| Requirement 1 |
Condense the paragraph of the Btrfs patch email that begins "The last issue is relatively minor" into a shorter version that keeps its main facts.
| Requirement 2 |
Extend the Btrfs patch email by writing the next part, starting right after its last sentence.

| Text block |
■ ■ ■

All of lore.kernel.org
 help / color / mirror / Atom feed
From: Liu Bo <bo.li.liu@oracle.com>
To: Omar Sandoval <osandov@osandov.com>
Cc: linux-btrfs@vger.kernel.org, Josef Bacik <jbacik@fb.com>,
	kernel-team@fb.com
Subject: Re: [PATCH 6/7] Btrfs: rework delayed ref total_bytes_pinned accounting
Date: Wed, 7 Jun 2017 13:18:10 -0700	[thread overview]
Message-ID: <20170607201810.GB16793@lim.localdomain> (raw)
In-Reply-To: <e632aa7e9beeff738885de7b7c9e689f5e54ae70.1496792333.git.osandov@fb.com>

On Tue, Jun 06, 2017 at 04:45:31PM -0700, Omar Sandoval wrote:
> From: Omar Sandoval <osandov@fb.com>
> 
> The total_bytes_pinned counter is completely broken when accounting
> delayed refs:
> 
> - If two drops for the same extent are merged, we will decrement
>   total_bytes_pinned twice but only increment it once.
> - If an add is merged into a drop or vice versa, we will decrement the
>   total_bytes_pinned counter but never increment it.
> - If multiple references to an extent are dropped, we will account it
>   multiple times, potentially vastly over-estimating the number of bytes
>   that will be freed by a commit and doing unnecessary work when we're
>   close to ENOSPC.
> 
> The last issue is relatively minor, but the first two make the
> total_bytes_pinned counter leak or underflow very often. These
> accounting issues were introduced in b150a4f10d87 ("Btrfs: use a percpu
> to keep track of possibly pinned bytes"), but they were papered over by
> zeroing out the counter on every commit until d288db5dc011 ("Btrfs: fix
> race of using total_bytes_pinned").
> 
> We need to make sure that an extent is accounted as pinned exactly once
> if and only if we will drop references to it when when the transaction
> is committed. Ideally we would only add to total_bytes_pinned when the
> *last* reference is dropped, but this information isn't readily
> available for data extents. Again, this over-estimation can lead to
> extra commits when we're close to ENOSPC, but it's not as bad as before.

■ ■ ■

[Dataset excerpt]
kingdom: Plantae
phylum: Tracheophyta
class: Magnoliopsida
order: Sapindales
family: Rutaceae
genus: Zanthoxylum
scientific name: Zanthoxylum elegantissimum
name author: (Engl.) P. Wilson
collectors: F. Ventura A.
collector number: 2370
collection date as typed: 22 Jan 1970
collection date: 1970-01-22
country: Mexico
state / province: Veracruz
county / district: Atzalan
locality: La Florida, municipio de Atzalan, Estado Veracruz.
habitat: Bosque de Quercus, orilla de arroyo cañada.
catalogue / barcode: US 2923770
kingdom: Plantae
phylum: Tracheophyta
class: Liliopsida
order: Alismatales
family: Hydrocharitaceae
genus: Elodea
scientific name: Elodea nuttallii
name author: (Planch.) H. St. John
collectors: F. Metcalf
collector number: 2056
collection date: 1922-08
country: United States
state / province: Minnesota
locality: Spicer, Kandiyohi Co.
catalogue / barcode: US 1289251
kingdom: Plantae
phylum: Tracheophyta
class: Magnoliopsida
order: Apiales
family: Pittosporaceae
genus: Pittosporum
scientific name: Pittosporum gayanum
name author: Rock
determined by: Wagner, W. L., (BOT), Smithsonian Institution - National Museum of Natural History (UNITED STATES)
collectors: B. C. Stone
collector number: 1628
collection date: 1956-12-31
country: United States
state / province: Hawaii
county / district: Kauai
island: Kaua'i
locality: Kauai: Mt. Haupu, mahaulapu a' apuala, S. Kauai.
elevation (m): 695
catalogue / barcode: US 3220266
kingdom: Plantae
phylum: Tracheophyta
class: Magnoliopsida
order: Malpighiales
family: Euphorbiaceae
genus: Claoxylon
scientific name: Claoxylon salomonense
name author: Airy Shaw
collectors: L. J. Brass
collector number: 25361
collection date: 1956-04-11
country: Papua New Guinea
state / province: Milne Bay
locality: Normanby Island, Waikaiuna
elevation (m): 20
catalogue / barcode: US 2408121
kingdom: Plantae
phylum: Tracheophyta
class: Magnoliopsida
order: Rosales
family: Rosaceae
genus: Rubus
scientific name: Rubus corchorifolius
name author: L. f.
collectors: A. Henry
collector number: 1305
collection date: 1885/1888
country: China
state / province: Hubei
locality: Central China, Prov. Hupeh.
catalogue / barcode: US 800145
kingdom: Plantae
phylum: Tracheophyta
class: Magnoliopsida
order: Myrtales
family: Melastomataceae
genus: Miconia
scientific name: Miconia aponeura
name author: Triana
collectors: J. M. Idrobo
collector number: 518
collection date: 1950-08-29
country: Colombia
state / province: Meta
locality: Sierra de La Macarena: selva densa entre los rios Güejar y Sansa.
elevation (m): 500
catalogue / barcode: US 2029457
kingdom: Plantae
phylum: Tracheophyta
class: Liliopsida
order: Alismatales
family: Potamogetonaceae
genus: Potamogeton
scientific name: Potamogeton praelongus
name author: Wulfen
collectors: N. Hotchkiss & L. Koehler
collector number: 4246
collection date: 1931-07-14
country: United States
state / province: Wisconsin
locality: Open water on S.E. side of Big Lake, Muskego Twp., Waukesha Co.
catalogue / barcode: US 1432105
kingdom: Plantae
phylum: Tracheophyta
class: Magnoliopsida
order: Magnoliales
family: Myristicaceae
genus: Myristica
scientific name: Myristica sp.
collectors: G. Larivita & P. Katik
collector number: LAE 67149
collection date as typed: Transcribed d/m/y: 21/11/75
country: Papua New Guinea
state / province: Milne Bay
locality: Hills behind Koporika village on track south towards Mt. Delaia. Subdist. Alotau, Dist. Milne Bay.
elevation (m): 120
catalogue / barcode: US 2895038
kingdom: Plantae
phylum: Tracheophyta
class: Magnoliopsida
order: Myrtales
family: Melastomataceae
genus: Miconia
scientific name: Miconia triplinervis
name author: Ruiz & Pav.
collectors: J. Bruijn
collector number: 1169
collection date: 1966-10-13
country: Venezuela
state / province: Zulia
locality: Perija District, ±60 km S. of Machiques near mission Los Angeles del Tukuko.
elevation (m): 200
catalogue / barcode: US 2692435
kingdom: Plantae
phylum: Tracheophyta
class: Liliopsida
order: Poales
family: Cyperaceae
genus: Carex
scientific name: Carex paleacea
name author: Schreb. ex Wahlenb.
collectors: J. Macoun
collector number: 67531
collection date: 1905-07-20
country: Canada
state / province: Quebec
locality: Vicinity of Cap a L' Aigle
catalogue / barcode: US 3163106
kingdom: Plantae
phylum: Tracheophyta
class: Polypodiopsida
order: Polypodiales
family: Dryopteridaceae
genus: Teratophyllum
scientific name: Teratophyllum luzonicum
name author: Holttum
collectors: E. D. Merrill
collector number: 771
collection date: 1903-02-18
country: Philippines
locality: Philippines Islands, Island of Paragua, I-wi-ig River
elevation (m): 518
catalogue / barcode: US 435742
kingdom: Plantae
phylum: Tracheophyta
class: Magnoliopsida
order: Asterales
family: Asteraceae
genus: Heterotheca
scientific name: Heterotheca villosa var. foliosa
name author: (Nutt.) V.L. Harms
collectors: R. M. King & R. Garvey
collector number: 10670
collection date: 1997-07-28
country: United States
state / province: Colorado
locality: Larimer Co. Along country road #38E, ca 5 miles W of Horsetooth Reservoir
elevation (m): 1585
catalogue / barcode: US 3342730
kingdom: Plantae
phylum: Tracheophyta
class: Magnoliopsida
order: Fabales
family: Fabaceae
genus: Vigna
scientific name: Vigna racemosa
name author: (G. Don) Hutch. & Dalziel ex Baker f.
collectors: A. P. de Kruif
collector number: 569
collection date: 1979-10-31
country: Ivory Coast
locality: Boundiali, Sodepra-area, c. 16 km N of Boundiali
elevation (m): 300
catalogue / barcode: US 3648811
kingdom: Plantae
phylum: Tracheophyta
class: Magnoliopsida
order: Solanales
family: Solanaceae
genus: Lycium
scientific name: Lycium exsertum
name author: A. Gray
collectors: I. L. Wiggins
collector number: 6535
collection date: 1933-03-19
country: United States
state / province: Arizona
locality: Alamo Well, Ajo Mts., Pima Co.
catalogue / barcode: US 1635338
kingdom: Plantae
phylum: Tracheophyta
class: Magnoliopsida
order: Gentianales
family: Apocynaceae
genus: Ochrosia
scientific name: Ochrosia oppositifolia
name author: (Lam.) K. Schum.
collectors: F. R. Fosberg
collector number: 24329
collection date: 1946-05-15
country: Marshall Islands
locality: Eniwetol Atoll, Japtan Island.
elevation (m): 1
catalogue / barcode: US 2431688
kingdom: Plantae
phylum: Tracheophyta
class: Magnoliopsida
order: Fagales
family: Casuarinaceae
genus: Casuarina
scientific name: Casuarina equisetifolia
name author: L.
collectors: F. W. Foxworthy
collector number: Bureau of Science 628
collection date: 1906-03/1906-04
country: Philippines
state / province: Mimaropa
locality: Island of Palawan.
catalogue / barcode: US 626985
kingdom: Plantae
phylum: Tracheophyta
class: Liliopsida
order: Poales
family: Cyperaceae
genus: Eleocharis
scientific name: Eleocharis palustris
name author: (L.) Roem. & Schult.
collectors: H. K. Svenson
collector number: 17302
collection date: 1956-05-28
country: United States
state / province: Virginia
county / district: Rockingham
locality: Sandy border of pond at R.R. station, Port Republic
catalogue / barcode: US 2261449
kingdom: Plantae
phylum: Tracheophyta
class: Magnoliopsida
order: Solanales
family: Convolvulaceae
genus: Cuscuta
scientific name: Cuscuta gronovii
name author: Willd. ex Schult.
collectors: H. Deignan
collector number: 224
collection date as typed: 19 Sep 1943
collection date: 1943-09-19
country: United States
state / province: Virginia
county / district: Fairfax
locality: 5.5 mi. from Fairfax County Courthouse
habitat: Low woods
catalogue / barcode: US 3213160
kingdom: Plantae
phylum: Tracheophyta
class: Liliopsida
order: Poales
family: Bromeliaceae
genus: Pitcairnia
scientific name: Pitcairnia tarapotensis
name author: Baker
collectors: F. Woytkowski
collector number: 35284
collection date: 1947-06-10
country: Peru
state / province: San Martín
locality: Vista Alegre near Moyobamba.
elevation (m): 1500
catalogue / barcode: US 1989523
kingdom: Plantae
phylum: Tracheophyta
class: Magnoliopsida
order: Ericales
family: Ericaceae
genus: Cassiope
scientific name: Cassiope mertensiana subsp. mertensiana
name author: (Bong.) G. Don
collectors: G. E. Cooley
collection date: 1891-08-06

■ ■ ■

| Task result 1 |
The third issue matters little, but the first two frequently make the total_bytes_pinned counter leak or underflow. Commit b150a4f10d87 ("Btrfs: use a percpu to keep track of possibly pinned bytes") introduced these accounting errors. Zeroing the counter at every commit hid them until d288db5dc011 ("Btrfs: fix race of using total_bytes_pinned").

| Task result 2 |
> 
> The fix implemented here is to increment total_bytes_pinned when the
> total refmod count for an extent goes negative and decrement it if the
> refmod count goes back to non-negative or after we've run all of the
> delayed refs for that extent.
>

The patch could be cleaner if we inc/dec %pinned inside delayed_ref.c.

The idea looks good to me.

Reviewed-by: Liu Bo <bo.li.liu@oracle.com>

-liubo

> Signed-off-by: Omar Sandoval <osandov@fb.com>
> ---
>  fs/btrfs/extent-tree.c | 41 ++++++++++++++++++++++++++++++++---------
>  1 file changed, 32 insertions(+), 9 deletions(-)
> 
> diff --git a/fs/btrfs/extent-tree.c b/fs/btrfs/extent-tree.c
> index 6dce7abafe84..75ad24f8d253 100644
> --- a/fs/btrfs/extent-tree.c
> +++ b/fs/btrfs/extent-tree.c
> @@ -2112,6 +2112,7 @@ int btrfs_inc_extent_ref(struct btrfs_trans_handle *trans,
>  			 u64 bytenr, u64 num_bytes, u64 parent,
>  			 u64 root_objectid, u64 owner, u64 offset)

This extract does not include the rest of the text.